Brendan Barber opens TUC

Congress opens with the annual address of the TUC General Secretary.

Brendan Barber reports “another year of solid progress for our movement”.

He rightly talks up the unions role in fighting the Far Right, and Congress has applauded ASLEF for winning a crucial legal victory allowing trade unions to exclude fascists.

The applause welcoming the creation of UNITE is perhaps a little more muted, but the applause for the CWU, the POA and the Unions fighting job losses in Remploy is more enthusiastic.

This isn’t just an emotional appeal – unions in dispute are unions doing something for their members.

However it doesn’t take long for us to get on to empty self-congratulation. Apparently in the past year we have put private equity on the map, we have changed Government policy on health service reform and we have made social housing into a political issue. (One out of these three claims is well founded I would have thought?)

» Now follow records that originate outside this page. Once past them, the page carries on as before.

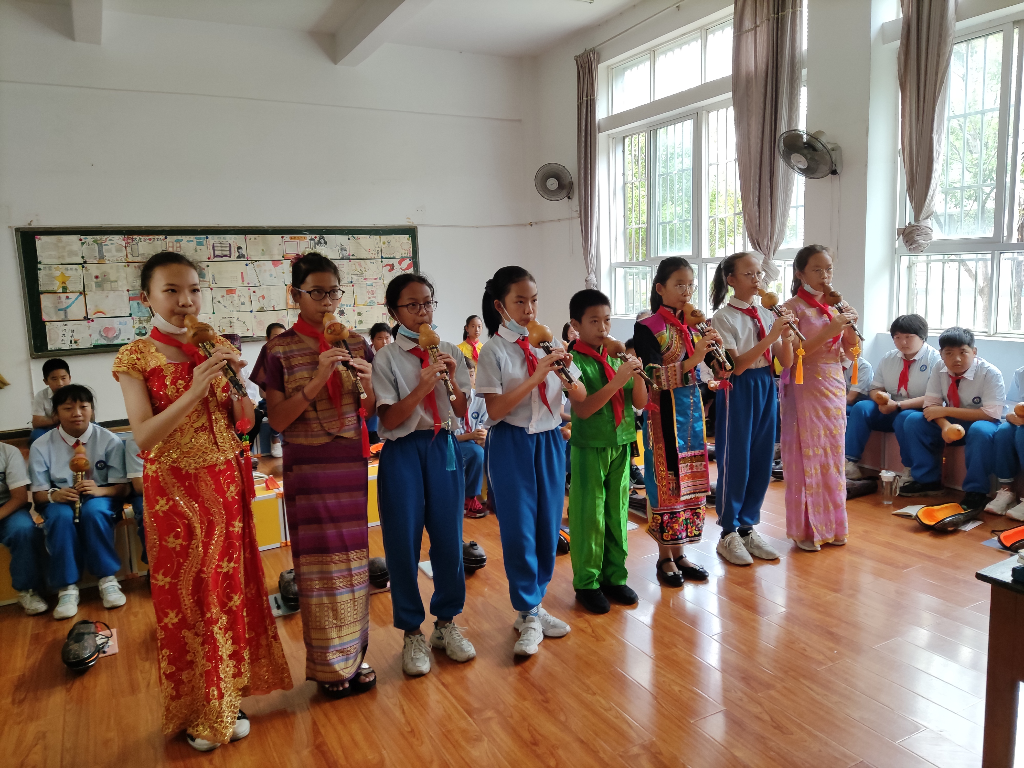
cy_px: 384
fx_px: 740
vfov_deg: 54.9
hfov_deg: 69.4
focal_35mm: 25
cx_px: 512
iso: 137
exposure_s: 1/50
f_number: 1.79
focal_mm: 4.71
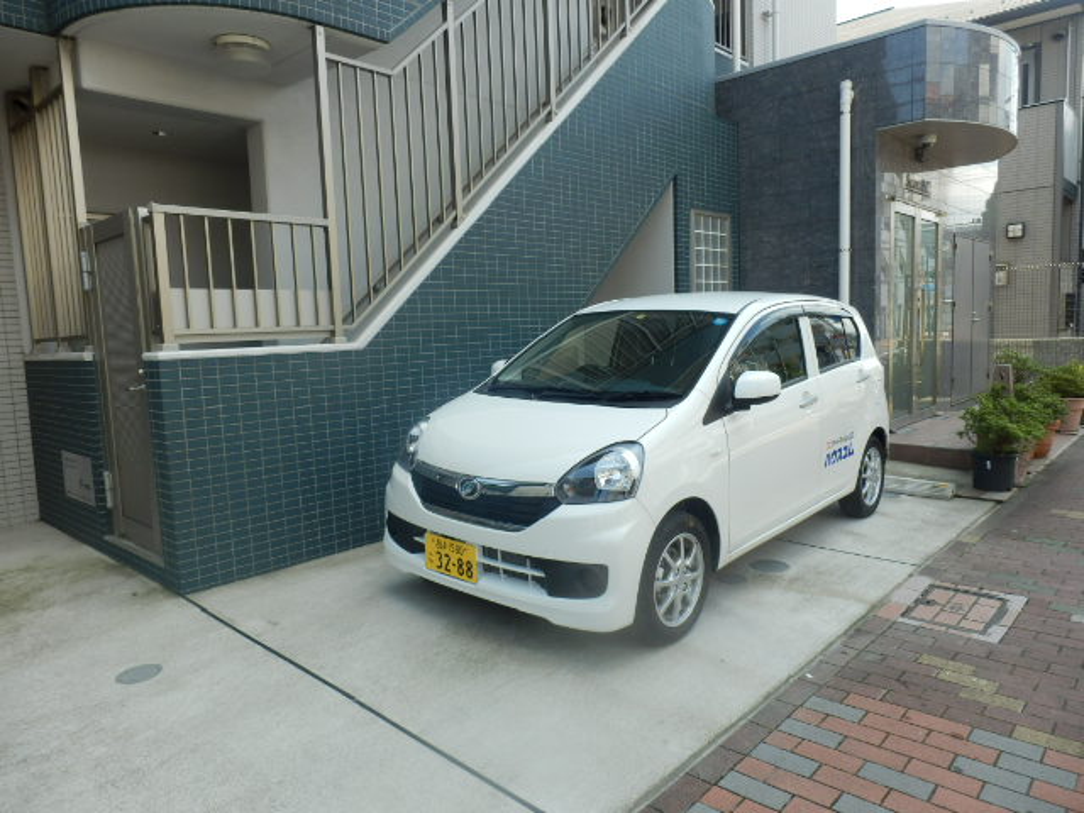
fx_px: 752
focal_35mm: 24
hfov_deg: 71.6
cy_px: 406
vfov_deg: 56.8
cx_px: 542
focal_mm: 4.2
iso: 80
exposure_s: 1/320
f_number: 3
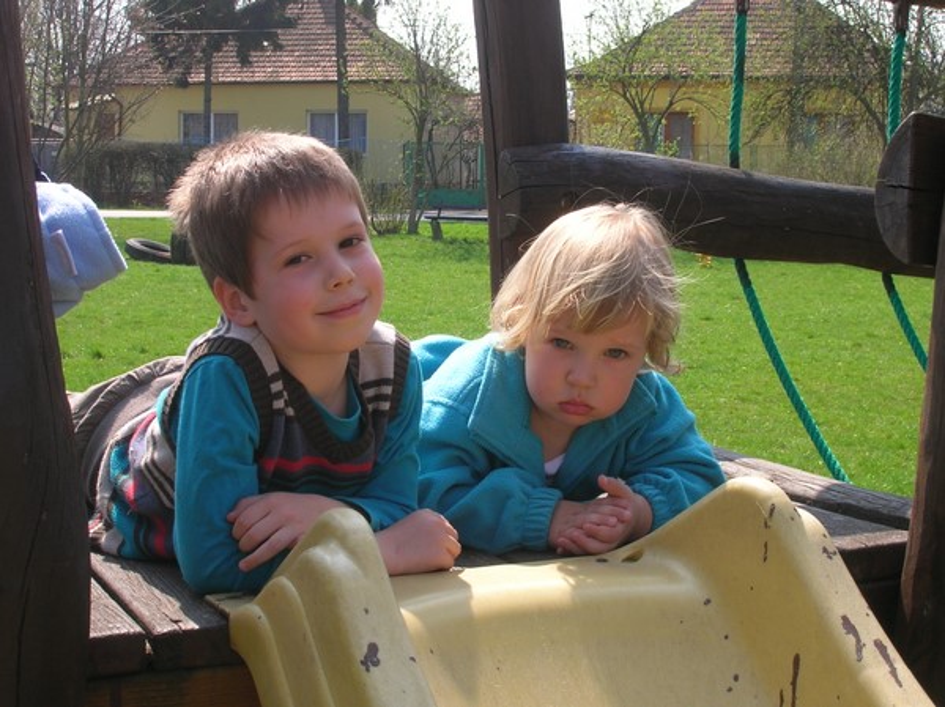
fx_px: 1582
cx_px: 472
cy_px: 354
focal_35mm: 58
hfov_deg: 33.3
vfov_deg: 25.2
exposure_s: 1/130
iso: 50
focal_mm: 9.7
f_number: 5.9
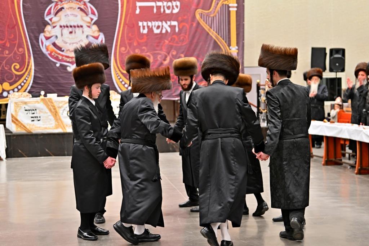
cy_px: 123
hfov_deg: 28.8
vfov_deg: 19.5
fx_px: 718
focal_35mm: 70
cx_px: 184
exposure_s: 1/320
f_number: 2.8
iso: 500
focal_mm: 70
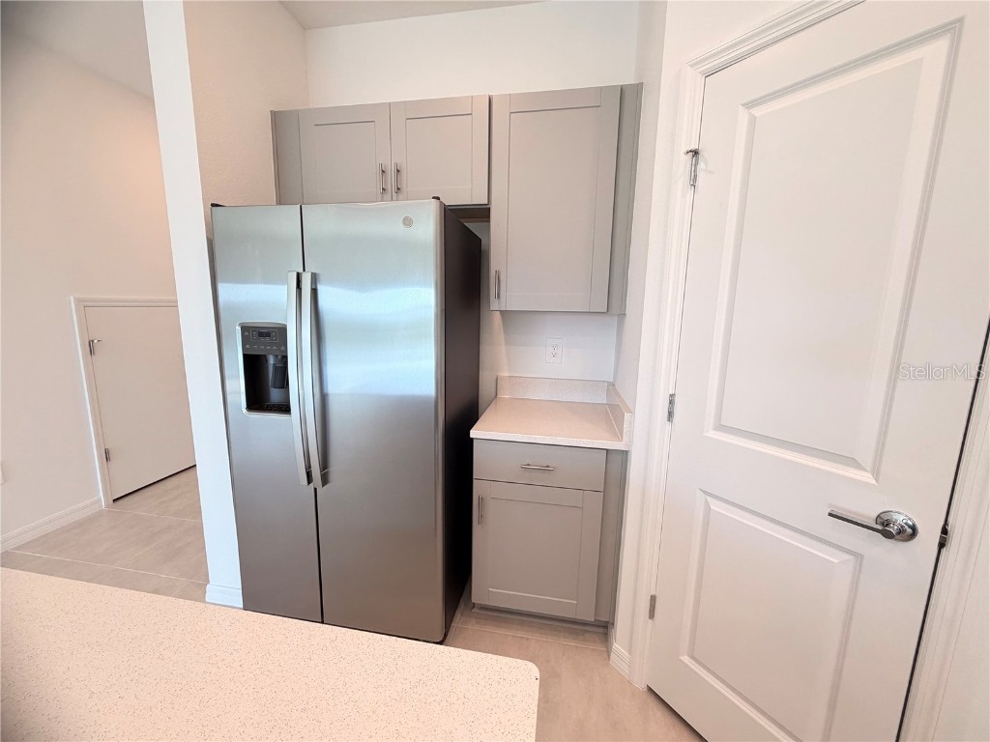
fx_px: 400
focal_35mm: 14
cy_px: 371
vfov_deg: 85.7
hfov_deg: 102.1
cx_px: 495
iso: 250
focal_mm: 2.22
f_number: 2.2
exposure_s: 1/120
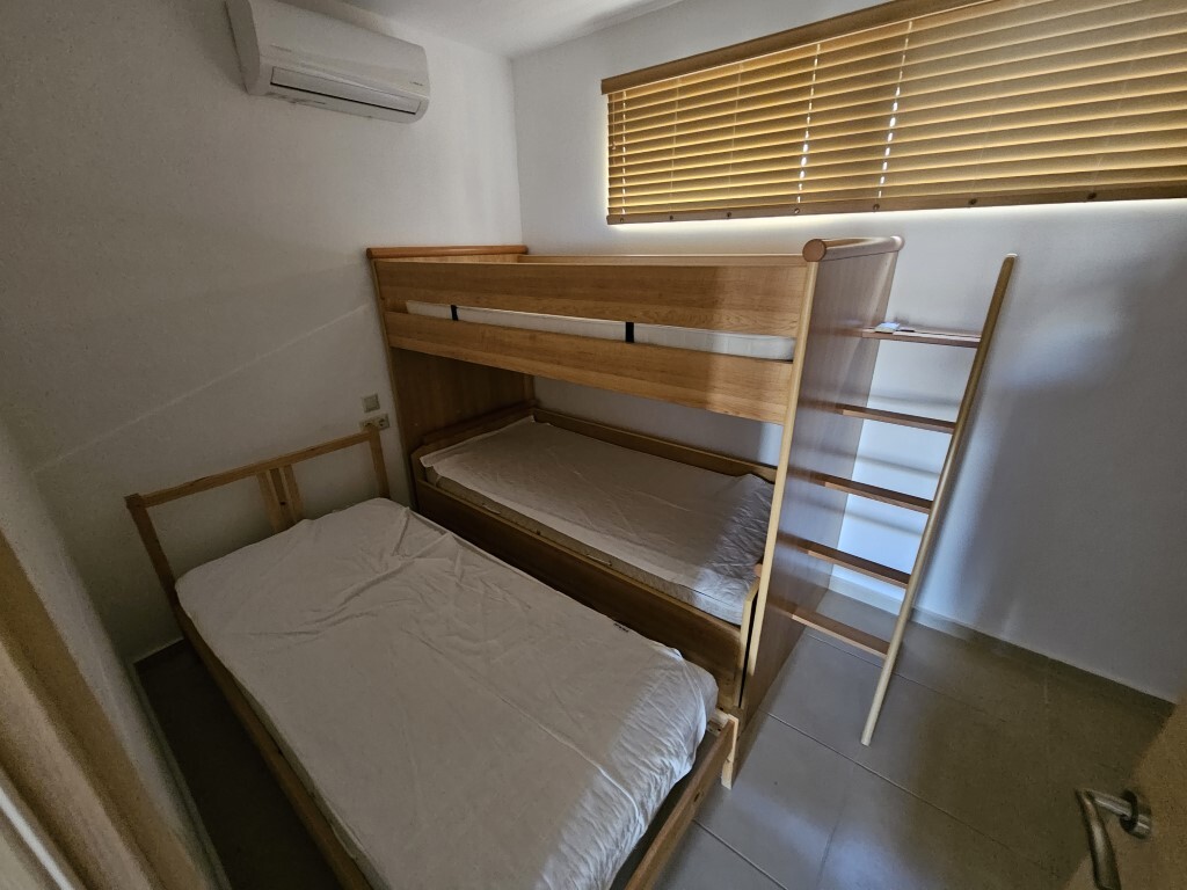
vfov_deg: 89.9
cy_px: 445
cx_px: 594
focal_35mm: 13
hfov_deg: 106.2
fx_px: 446
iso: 1000
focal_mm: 2.2
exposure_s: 1/25
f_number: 2.2
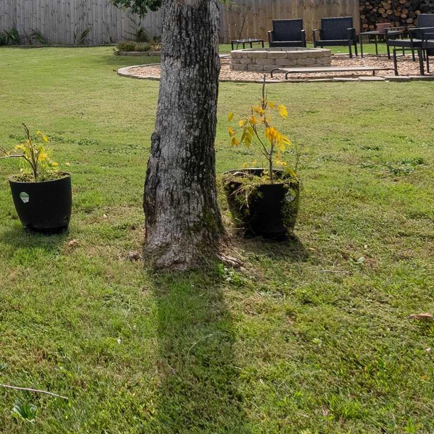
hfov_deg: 28.0
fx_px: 681
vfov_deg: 32.9
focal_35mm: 48
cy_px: 16
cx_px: -156
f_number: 9
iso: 640
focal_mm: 16
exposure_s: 1/1000
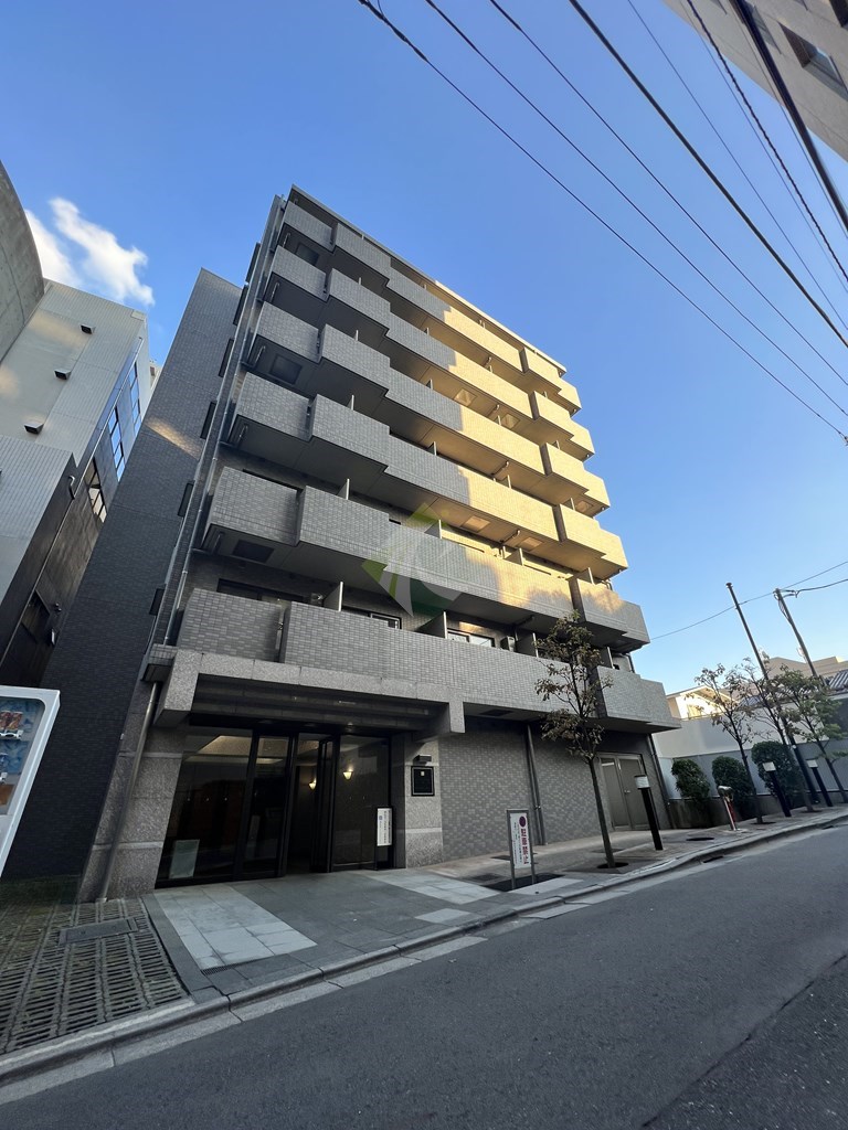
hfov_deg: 89.9
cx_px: 424
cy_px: 565
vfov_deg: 106.2
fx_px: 425
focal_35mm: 13
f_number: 1.8
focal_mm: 1.57
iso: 32
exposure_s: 1/202
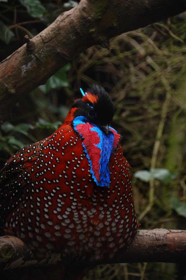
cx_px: 93
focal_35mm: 142
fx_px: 1106
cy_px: 140
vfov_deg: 14.4
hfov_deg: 9.6
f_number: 5.6
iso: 200
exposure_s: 1/50
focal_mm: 95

There are real political gains (the increase in statutory annual leave, the prohibition on discrimination against lesbians and gay men in the provision of goods and services). However our leaders do have a tendency to talk up our successes in a way which tends to float away from reality…

Moving on, Brendan welcomes Gordon Brown as Prime Minister, warns us about the Tories and is pleased with increasing public spending. However he is expressing firm opposition to the 2% pay policy for the public sector (to good applause). The TUC General Secretary has just said that this centralised attempt to hold down public sector pay “must never be repeated” – he wants the Prime Minister to listen to us about this. Later this morning we will hear if he will do…

Brendan moves on to point out that we can have social justice with economic growth, citing the postwar settlement in Western Europe as an example. This leads, by way of praise for Government policies to tackle poverty to a call for a “new national consensus” in favour of equality, and a Commission to look at the distribution of wealth and income. (How cynical would it be to see the TUC still casting around for a role as brokers of consensus rather than organisers of a combative union movement?)

On the one hand, our TUC General Secretary believes we have a historic opportunity to found a new progressive consensus, on the other hand he is telling us about the examples of super-exploitation of migrant workers which he has encountered over the last while. A fine example of the difference between the experience of dialogue and “listening” to the trade union leadership at the top, and the experience of exploitation of ordinary workers through an economic system thoroughly endorsed and supported by the Government.

It is impossible to disagree with Brendan’s final call for us to “make this country better” but I don’t feel any better informed about how to resolve the contradictions between how our members (and potential members) are being treated by Government and employers on the one hand and the faith which we are being asked to put in working with our adversaries on the other.